Here you will find brief descriptions of the projects that currently take up my time and occupy my attention. If you have any questions, thoughts, comments or feedback, please get in touch!
Biological roles of cytoplasmic RNA-protein aggregates.
Plasticity of gene expression programs allows cells to respond and adapt to stress. This adaptive ability is not only critical to maximize survival of normal cells in response to stresses but is also required for both the initial cancerous transformation as well as tumor response to anticancer therapies. Translational regulation is particularly crucial in situations that demand a rapid response. Cellular stresses such as starvation, oxidative stress, heat shock or viral infections induce an Integrated Stress Response (ISR) involving global translation reduction and sequestering mRNA into stress granules (SGs); dynamic, non-membrane bound, phase-separated cytoplasmic organelles. However, adaptive responses to insults require increased translation of a diverse set of stress-responsive genes, which must occur selectively even under a reduced overall translation paradigm. The mechanisms by which this selective translation is achieved under stress remain incompletely understood.
Many RNA binding proteins aggregate in SGs, and granule dynamics are important in determining how cells respond to adverse environmental conditions to maximize survival. Although historically studied as a singular entity, granules within a cell are diverse and heterogenous in terms of their RNA and protein composition.

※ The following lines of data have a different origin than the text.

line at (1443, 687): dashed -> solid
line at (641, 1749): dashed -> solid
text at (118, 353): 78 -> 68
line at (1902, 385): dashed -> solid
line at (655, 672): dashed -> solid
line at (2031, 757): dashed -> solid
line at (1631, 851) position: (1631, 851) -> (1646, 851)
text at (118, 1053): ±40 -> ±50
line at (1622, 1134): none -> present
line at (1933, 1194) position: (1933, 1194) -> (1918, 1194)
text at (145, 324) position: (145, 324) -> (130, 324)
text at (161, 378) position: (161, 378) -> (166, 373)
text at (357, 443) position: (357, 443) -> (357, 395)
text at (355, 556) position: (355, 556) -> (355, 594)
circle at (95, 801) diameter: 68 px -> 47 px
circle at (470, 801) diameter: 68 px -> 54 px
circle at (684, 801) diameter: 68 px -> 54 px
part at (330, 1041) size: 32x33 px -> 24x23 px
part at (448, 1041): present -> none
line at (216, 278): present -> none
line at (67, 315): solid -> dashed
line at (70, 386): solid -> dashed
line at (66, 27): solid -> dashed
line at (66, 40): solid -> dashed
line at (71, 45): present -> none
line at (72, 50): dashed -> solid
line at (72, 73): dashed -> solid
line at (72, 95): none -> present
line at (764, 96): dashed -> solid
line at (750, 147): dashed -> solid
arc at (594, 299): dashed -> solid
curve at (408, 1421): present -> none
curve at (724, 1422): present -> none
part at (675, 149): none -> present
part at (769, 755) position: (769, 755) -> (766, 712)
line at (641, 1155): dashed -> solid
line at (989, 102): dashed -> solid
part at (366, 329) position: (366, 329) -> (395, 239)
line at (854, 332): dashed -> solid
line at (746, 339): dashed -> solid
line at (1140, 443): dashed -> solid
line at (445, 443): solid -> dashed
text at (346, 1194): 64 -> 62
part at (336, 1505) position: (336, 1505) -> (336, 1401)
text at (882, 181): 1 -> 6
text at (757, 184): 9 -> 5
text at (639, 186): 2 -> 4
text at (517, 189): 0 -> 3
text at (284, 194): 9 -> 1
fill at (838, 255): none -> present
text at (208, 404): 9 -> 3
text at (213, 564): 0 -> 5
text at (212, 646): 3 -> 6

I am using a combination of molecular and cellular methods to investigate the contributions of granule heterogeneity in maximizing cellular survival and fitness, as well as to elucidate the mechanisms by which these granules contribute to gene regulation under stress.
Remodeling of RNA by DEAD-box RNA chaperones
Cellular protein levels often show poor correlation with transcript levels, indicating at significant translational control. Most of this control is regulated via sequences contained in 5′ or 3′ untranslated regions (UTR), surrounding the mRNA coding sequence (CDS). Past research in the lab has shown that the DEAD-box RNA chaperone DDX3 selectively controls translation of a subset of mRNAs. Variants in DDX3X are a previously unappreciated yet common cause of global developmental delay in humans.
Using a combination of genome engineering and biochemical efforts, I am looking to investigate the transcript space whose translation is influenced by DDX3X.